Exercise brief: Produce an exact copy of the line containing "## 1. [项目] pomodoro-plus" and of every line after it in the material below, ending with the final line.

Supplied records:
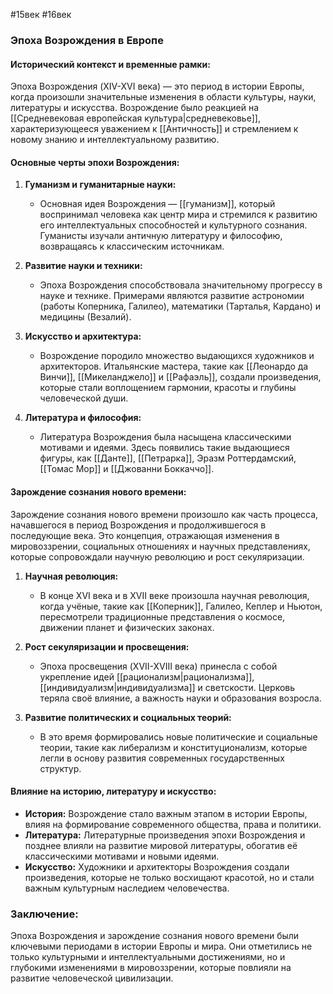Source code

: #15век #16век 
### Эпоха Возрождения в Европе

#### Исторический контекст и временные рамки:

Эпоха Возрождения (XIV-XVI века) — это период в истории Европы, когда произошли значительные изменения в области культуры, науки, литературы и искусства. Возрождение было реакцией на [[Средневековая европейская культура|средневековье]], характеризующееся уважением к [[Античность]] и стремлением к новому знанию и интеллектуальному развитию.

#### Основные черты эпохи Возрождения:

1. **Гуманизм и гуманитарные науки:**
   - Основная идея Возрождения — [[гуманизм]], который воспринимал человека как центр мира и стремился к развитию его интеллектуальных способностей и культурного сознания. Гуманисты изучали античную литературу и философию, возвращаясь к классическим источникам.

2. **Развитие науки и техники:**
   - Эпоха Возрождения способствовала значительному прогрессу в науке и технике. Примерами являются развитие астрономии (работы Коперника, Галилео), математики (Тарталья, Кардано) и медицины (Везалий).

3. **Искусство и архитектура:**
   - Возрождение породило множество выдающихся художников и архитекторов. Итальянские мастера, такие как [[Леонардо да Винчи]], [[Микеланджело]] и [[Рафаэль]], создали произведения, которые стали воплощением гармонии, красоты и глубины человеческой души.

4. **Литература и философия:**
   - Литература Возрождения была насыщена классическими мотивами и идеями. Здесь появились такие выдающиеся фигуры, как [[Данте]], [[Петрарка]], Эразм Роттердамский, [[Томас Мор]] и [[Джованни Боккаччо]].

#### Зарождение сознания нового времени:

Зарождение сознания нового времени произошло как часть процесса, начавшегося в период Возрождения и продолжившегося в последующие века. Это концепция, отражающая изменения в мировоззрении, социальных отношениях и научных представлениях, которые сопровождали научную революцию и рост секуляризации.

1. **Научная революция:**
   - В конце XVI века и в XVII веке произошла научная революция, когда учёные, такие как [[Коперник]], Галилео, Кеплер и Ньютон, пересмотрели традиционные представления о космосе, движении планет и физических законах.

2. **Рост секуляризации и просвещения:**
   - Эпоха просвещения (XVII-XVIII века) принесла с собой укрепление идей [[рационализм|рационализма]], [[индивидуализм|индивидуализма]] и светскости. Церковь теряла своё влияние, а важность науки и образования возросла.

3. **Развитие политических и социальных теорий:**
   - В это время формировались новые политические и социальные теории, такие как либерализм и конституционализм, которые легли в основу развития современных государственных структур.

#### Влияние на историю, литературу и искусство:

- **История:** Возрождение стало важным этапом в истории Европы, влияя на формирование современного общества, права и политики.
- **Литература:** Литературные произведения эпохи Возрождения и позднее влияли на развитие мировой литературы, обогатив её классическими мотивами и новыми идеями.
- **Искусство:** Художники и архитекторы Возрождения создали произведения, которые не только восхищают красотой, но и стали важным культурным наследием человечества.

### Заключение:

Эпоха Возрождения и зарождение сознания нового времени были ключевыми периодами в истории Европы и мира. Они отметились не только культурными и интеллектуальными достижениями, но и глубокими изменениями в мировоззрении, которые повлияли на развитие человеческой цивилизации.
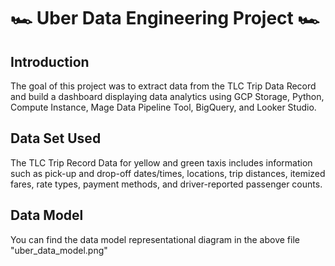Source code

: # 🏎️ Uber Data Engineering Project 🏎️

## Introduction

The goal of this project was to extract data from the TLC Trip Data Record and build a dashboard displaying data analytics using GCP Storage, Python, Compute Instance, Mage Data Pipeline Tool, BigQuery, and Looker Studio.

## Data Set Used

The TLC Trip Record Data for yellow and green taxis includes information such as pick-up and drop-off dates/times, locations, trip distances, itemized fares, rate types, payment methods, and driver-reported passenger counts.


## Data Model

You can find the data model representational diagram in the above file "uber_data_model.png"
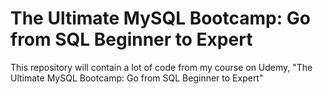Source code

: # The Ultimate MySQL Bootcamp: Go from SQL Beginner to Expert
This repository will contain a lot of code from my course on Udemy, 
"The Ultimate MySQL Bootcamp: Go from SQL Beginner to Expert"

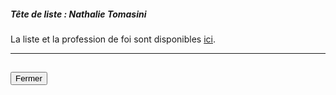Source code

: ##### Tête de liste : Nathalie Tomasini

La liste et la profession de foi sont disponibles [ici](https://programme-candidats.interieur.gouv.fr/elections/1/listes/22).

<hr>
<h2><button class="btn btn-default btn-sm" onclick="voixclose()">Fermer</button></h2>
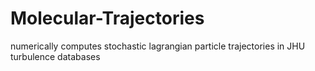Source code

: # Molecular-Trajectories
numerically computes stochastic lagrangian particle trajectories in JHU turbulence databases

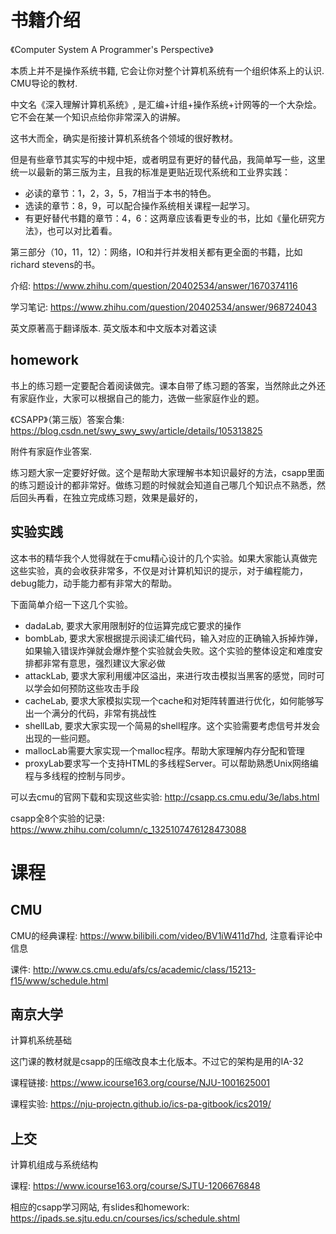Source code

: 
# 书籍介绍

《Computer System A Programmer's Perspective》

本质上并不是操作系统书籍, 它会让你对整个计算机系统有一个组织体系上的认识. CMU导论的教材.

中文名《深入理解计算机系统》, 是汇编+计组+操作系统+计网等的一个大杂烩。它不会在某一个知识点给你非常深入的讲解。

这书大而全，确实是衔接计算机系统各个领域的很好教材。

但是有些章节其实写的中规中矩，或者明显有更好的替代品，我简单写一些，这里统一以最新的第三版为主，且我的标准是更贴近现代系统和工业界实践：

* 必读的章节：1，2，3，5，7相当于本书的特色。
* 选读的章节：8，9，可以配合操作系统相关课程一起学习。
* 有更好替代书籍的章节：4，6：这两章应该看更专业的书，比如《量化研究方法》，也可以对比着看。

第三部分（10，11，12）：网络，IO和并行并发相关都有更全面的书籍，比如richard stevens的书。

介绍: https://www.zhihu.com/question/20402534/answer/1670374116

学习笔记: https://www.zhihu.com/question/20402534/answer/968724043

英文原著高于翻译版本. 英文版本和中文版本对着这读

## homework

书上的练习题一定要配合着阅读做完。课本自带了练习题的答案，当然除此之外还有家庭作业，大家可以根据自己的能力，选做一些家庭作业的题。

《CSAPP》（第三版）答案合集: https://blog.csdn.net/swy_swy_swy/article/details/105313825

附件有家庭作业答案.

练习题大家一定要好好做。这个是帮助大家理解书本知识最好的方法，csapp里面的练习题设计的都非常好。做练习题的时候就会知道自己哪几个知识点不熟悉，然后回头再看，在独立完成练习题，效果是最好的，

## 实验实践

这本书的精华我个人觉得就在于cmu精心设计的几个实验。如果大家能认真做完这些实验，真的会收获非常多，不仅是对计算机知识的提示，对于编程能力，debug能力，动手能力都有非常大的帮助。

下面简单介绍一下这几个实验。

* dadaLab, 要求大家用限制好的位运算完成它要求的操作
* bombLab, 要求大家根据提示阅读汇编代码，输入对应的正确输入拆掉炸弹，如果输入错误炸弹就会爆炸整个实验就会失败。这个实验的整体设定和难度安排都非常有意思，强烈建议大家必做 
* attackLab, 要求大家利用缓冲区溢出，来进行攻击模拟当黑客的感觉，同时可以学会如何预防这些攻击手段
* cacheLab, 要求大家模拟实现一个cache和对矩阵转置进行优化，如何能够写出一个满分的代码，非常有挑战性
* shellLab, 要求大家实现一个简易的shell程序。这个实验需要考虑信号并发会出现的一些问题。
* mallocLab需要大家实现一个malloc程序。帮助大家理解内存分配和管理
* proxyLab要求写一个支持HTML的多线程Server。可以帮助熟悉Unix网络编程与多线程的控制与同步。

可以去cmu的官网下载和实现这些实验: http://csapp.cs.cmu.edu/3e/labs.html

csapp全8个实验的记录: https://www.zhihu.com/column/c_1325107476128473088

# 课程

## CMU

CMU的经典课程: https://www.bilibili.com/video/BV1iW411d7hd, 注意看评论中信息

课件: http://www.cs.cmu.edu/afs/cs/academic/class/15213-f15/www/schedule.html

## 南京大学

计算机系统基础

这门课的教材就是csapp的压缩改良本土化版本。不过它的架构是用的IA-32

课程链接: https://www.icourse163.org/course/NJU-1001625001

课程实验: https://nju-projectn.github.io/ics-pa-gitbook/ics2019/

## 上交

计算机组成与系统结构

课程: https://www.icourse163.org/course/SJTU-1206676848

相应的csapp学习网站, 有slides和homework: https://ipads.se.sjtu.edu.cn/courses/ics/schedule.shtml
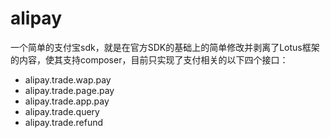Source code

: # alipay
一个简单的支付宝sdk，就是在官方SDK的基础上的简单修改并剥离了Lotus框架的内容，使其支持composer，目前只实现了支付相关的以下四个接口：
* alipay.trade.wap.pay
* alipay.trade.page.pay
* alipay.trade.app.pay
* alipay.trade.query
* alipay.trade.refund
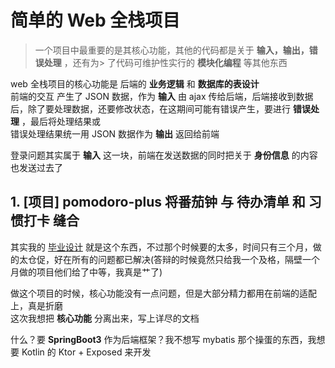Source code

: # 简单的 Web 全栈项目

> 一个项目中最重要的是其核心功能，其他的代码都是关于 **输入，输出，错误处理** ，还有为> 了代码可维护性实行的 **模块化编程** 等其他东西

web 全栈项目的核心功能是 后端的 **业务逻辑** 和 **数据库的表设计**  
前端的交互 产生了 JSON 数据，作为 **输入** 由 ajax 传给后端，后端接收到数据后，除了要处理数据，还要修改状态，在这期间可能有错误产生，要进行 **错误处理** ，最后将处理结果或  
错误处理结果统一用 JSON 数据作为 **输出** 返回给前端

登录问题其实属于 **输入** 这一块，前端在发送数据的同时把关于 **身份信息** 的内容也发送过去了

## 1. [项目] pomodoro-plus 将番茄钟 与 待办清单 和 习惯打卡 缝合

其实我的 [毕业设计](https://github.com/kurt-steiner/Workbench) 就是这个东西，不过那个时候要的太多，时间只有三个月，做的太仓促，好在所有的问题都已解决(答辩的时候竟然只给我一个及格，隔壁一个月做的项目他们给了中等，我真是艹了)  

做这个项目的时候，核心功能没有一点问题，但是大部分精力都用在前端的适配上，真是折磨  
这次我想把 **核心功能** 分离出来，写上详尽的文档

什么？要 **SpringBoot3** 作为后端框架？我不想写 mybatis 那个操蛋的东西，我想要 Kotlin 的 Ktor + Exposed 来开发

Task answer:
## 1. [项目] pomodoro-plus 将番茄钟 与 待办清单 和 习惯打卡 缝合

其实我的 [毕业设计](https://github.com/kurt-steiner/Workbench) 就是这个东西，不过那个时候要的太多，时间只有三个月，做的太仓促，好在所有的问题都已解决(答辩的时候竟然只给我一个及格，隔壁一个月做的项目他们给了中等，我真是艹了)  

做这个项目的时候，核心功能没有一点问题，但是大部分精力都用在前端的适配上，真是折磨  
这次我想把 **核心功能** 分离出来，写上详尽的文档

什么？要 **SpringBoot3** 作为后端框架？我不想写 mybatis 那个操蛋的东西，我想要 Kotlin 的 Ktor + Exposed 来开发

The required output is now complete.